▶ Bloque de texto

-----

El debut del esperado AMD Ryzen Z2 Extreme en consolas portátiles debía ser un momento histórico para el gaming en movimiento. Sin embargo, lo que debía brillar en 2025 se está convirtiendo en un escenario de precios inflados, lanzamientos incompletos y disponibilidad casi fantasma, lo que genera desilusión entre los jugadores que esperaban un salto real en potencia portátil.
Un catálogo prometedor… pero fuera del alcance
Tres modelos fueron anunciados como punta de lanza: la ASUS ROG Xbox Ally, la Lenovo Legion Go 2 y la MSI Claw A8. De estas, solo la última llegó al mercado, aunque en cantidades tan reducidas que casi resulta anecdótico. El problema central es el mismo en todas: precios desorbitados para lo que ofrecen.
La Legion Go 2, por ejemplo, se lanzó entre 1.189 y 1.499 euros, una cifra que levantó una tormenta de críticas, más aún al carecer de soporte oficial para SteamOS, algo que jugadores de PC portátil valoran mucho. Lenovo defendió la decisión alegando que se trata de un producto “premium”, pero la percepción general es clara: cuesta demasiado para lo que entrega.
ASUS y Xbox: silencio en medio del ruido

Por su parte, la esperada ROG Xbox Ally con Z2 Extreme tampoco escapa de la polémica. Filtraciones sugieren un precio cercano a los 999 euros, en un dispositivo que apuesta más por Windows 11 y el ecosistema Xbox que por un sistema optimizado. Para colmo, a tan solo un mes de su lanzamiento, aún no hay información oficial sobre su precio ni disponibilidad. Y eso solo refuerza la sensación de incertidumbre y promesas incumplidas.

-----

▶ Entradas de datos
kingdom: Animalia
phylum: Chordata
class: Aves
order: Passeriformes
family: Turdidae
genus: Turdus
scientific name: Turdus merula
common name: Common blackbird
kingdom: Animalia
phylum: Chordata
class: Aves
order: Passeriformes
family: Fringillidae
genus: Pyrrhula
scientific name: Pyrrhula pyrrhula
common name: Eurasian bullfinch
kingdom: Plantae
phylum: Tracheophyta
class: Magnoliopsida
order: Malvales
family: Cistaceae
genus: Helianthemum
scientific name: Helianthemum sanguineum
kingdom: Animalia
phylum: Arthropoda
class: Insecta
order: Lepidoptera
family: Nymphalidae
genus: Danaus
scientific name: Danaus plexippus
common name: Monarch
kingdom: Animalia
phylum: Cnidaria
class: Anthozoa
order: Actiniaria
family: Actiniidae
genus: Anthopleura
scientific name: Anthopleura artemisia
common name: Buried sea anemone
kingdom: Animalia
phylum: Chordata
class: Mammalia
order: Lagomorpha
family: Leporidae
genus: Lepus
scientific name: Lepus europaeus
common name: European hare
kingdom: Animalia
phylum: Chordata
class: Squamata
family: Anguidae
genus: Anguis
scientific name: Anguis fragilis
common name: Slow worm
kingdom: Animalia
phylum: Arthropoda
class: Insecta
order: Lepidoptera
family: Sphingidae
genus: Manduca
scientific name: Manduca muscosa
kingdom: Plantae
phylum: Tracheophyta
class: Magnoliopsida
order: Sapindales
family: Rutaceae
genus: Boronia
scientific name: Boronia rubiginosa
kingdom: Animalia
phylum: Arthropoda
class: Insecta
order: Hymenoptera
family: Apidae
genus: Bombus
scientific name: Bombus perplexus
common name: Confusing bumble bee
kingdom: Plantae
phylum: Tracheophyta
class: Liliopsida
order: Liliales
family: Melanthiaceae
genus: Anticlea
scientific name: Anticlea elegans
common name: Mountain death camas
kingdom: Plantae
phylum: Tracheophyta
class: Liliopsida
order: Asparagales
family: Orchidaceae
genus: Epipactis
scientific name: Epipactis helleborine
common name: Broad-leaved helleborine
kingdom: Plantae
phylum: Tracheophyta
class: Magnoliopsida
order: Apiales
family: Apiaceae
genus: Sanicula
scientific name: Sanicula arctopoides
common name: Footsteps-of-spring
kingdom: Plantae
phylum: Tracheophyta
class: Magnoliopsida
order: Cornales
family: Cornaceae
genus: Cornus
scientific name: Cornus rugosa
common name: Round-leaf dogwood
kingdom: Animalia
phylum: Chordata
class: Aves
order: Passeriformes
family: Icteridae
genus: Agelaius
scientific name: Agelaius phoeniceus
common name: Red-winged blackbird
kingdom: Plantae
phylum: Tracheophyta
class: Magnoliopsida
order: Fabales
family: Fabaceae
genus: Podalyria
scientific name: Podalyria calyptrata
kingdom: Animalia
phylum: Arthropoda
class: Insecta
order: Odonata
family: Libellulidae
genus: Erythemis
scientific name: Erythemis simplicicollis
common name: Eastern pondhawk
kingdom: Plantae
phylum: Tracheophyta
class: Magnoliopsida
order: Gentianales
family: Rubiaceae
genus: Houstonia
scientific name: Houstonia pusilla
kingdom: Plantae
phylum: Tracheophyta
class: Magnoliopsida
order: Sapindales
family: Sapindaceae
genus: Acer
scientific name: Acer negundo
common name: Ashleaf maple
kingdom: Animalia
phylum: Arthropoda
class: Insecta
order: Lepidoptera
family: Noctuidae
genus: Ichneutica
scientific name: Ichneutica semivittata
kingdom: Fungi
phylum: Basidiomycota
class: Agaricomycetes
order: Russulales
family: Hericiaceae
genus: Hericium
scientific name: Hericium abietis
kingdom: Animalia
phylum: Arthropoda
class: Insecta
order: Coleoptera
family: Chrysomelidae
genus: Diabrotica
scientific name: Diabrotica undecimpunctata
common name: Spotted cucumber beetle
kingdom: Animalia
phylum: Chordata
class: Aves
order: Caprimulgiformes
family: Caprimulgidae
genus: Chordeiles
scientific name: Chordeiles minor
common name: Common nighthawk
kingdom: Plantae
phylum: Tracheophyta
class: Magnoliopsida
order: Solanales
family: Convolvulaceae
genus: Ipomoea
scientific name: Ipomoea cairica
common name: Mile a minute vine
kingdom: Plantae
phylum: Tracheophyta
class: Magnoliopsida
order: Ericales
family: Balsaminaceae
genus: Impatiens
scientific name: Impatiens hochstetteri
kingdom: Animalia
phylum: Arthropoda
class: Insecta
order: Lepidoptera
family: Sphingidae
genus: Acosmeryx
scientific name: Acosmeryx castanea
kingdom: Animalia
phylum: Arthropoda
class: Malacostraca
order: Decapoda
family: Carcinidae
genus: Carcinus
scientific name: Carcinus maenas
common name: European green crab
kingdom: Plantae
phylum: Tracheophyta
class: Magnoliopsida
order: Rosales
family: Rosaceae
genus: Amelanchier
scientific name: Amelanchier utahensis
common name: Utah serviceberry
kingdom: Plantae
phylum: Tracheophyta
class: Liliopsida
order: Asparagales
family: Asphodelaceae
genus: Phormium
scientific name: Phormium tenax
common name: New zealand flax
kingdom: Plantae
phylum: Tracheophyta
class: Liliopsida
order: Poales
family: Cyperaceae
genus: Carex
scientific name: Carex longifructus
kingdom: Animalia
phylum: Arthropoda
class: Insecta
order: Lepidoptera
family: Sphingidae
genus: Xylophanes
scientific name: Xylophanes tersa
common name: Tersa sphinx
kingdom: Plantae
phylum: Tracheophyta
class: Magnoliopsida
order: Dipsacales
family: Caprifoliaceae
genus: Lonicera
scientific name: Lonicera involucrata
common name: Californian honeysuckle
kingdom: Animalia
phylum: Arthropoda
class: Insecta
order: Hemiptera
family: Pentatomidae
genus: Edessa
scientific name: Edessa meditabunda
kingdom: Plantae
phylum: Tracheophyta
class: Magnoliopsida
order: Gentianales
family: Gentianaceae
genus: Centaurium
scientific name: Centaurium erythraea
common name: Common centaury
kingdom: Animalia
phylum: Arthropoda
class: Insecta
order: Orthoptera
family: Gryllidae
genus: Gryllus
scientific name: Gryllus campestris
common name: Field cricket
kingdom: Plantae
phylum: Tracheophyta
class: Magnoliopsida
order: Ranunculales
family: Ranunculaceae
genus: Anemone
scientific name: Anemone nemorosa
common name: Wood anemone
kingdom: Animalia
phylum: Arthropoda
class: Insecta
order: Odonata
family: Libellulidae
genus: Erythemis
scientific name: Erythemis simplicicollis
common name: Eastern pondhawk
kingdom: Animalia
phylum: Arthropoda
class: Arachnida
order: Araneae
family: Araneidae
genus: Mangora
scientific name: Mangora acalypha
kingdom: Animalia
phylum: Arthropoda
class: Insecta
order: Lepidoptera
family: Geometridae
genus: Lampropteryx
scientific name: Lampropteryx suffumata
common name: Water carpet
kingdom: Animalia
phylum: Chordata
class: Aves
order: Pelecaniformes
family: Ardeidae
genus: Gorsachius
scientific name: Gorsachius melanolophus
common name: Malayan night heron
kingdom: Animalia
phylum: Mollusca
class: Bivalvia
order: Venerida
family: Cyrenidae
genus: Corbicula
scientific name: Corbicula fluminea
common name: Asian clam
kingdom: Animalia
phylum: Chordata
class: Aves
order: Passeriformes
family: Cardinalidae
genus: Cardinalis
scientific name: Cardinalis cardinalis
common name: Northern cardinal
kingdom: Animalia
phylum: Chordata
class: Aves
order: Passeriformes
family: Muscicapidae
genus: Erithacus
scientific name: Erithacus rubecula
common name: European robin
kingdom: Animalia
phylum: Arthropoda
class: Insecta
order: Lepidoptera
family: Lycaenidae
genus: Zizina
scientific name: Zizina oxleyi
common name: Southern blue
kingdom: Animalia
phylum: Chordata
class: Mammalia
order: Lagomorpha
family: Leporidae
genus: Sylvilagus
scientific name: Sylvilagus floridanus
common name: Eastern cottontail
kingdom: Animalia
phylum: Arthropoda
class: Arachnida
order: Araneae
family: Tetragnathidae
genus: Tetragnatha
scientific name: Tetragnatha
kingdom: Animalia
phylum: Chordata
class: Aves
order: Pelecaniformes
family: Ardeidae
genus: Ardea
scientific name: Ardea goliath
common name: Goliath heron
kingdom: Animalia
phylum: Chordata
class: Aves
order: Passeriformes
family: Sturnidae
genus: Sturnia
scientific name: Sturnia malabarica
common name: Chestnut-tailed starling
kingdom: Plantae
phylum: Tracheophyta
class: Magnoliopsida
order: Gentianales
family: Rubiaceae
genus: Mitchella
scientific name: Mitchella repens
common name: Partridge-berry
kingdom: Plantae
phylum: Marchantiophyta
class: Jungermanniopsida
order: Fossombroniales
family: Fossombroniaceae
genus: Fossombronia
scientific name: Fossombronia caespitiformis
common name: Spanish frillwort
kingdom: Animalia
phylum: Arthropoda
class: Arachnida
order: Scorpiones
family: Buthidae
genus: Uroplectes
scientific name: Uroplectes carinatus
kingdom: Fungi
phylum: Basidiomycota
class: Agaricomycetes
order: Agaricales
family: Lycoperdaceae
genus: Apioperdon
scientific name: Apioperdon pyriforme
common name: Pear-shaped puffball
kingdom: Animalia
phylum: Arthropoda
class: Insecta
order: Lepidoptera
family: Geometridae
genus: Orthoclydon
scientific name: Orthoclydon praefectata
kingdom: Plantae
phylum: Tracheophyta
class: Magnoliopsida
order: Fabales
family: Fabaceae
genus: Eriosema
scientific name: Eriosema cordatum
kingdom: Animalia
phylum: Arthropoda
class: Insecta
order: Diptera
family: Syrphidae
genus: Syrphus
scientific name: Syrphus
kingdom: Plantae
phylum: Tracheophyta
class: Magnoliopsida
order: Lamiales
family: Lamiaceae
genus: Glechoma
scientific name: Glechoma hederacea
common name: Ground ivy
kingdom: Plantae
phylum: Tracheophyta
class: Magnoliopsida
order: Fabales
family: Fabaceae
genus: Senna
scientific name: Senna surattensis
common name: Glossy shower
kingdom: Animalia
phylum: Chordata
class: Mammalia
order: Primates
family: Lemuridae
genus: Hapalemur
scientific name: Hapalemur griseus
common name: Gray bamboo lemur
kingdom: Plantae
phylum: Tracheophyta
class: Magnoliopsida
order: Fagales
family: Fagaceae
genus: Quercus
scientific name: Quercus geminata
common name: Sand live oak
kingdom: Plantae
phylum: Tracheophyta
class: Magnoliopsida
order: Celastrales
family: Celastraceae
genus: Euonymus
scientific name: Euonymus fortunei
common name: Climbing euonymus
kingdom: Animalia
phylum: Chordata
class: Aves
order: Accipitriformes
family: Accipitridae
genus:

-----

▶ Objetivo de la tarea
Continúa el texto sobre el AMD Ryzen Z2 Extreme en consolas portátiles a partir de su última oración.

▶ Tu respuesta
MSI Claw A8: la excepción que confirma la regla

La MSI Claw A8 fue la primera en llegar a las tiendas, pero su debut tampoco convence. En esencia, se trata de una Claw 8 AI+ con CPU Intel sustituida por un Z2 Extreme, sin grandes mejoras ni valor añadido. Además, la disponibilidad es tan baja que da la impresión de que MSI solo lanzó el modelo para “cumplir” con AMD, no para realmente competir.
La estocada: competencia más potente y al mismo precio
Por si fuera poco, otros fabricantes no se han quedado atrás. La GPD Win 5, con un AMD Ryzen AI Max+ 395 y una GPU Radeon 8060S, no solo promete el doble de rendimiento al mismo consumo, sino que lo hace al mismo precio que estas propuestas limitadas. La comparación deja en evidencia que los 999 € de las consolas con Z2 Extreme son difíciles de justificar.
Opinión final: entusiasmo roto
Lo que debía ser el año dorado de las consolas portátiles con AMD Ryzen Z2 Extreme está dejando un sabor amargo. Entre precios poco realistas, lanzamientos con cuentagotas y la presión de rivales más potentes, es difícil no sentir que los jugadores estamos siendo los grandes olvidados en esta historia. Y si algo está claro en el mundo gamer es que la paciencia no dura para siempre: AMD y sus socios tendrán que mover ficha si no quieren que la competencia les robe el terreno.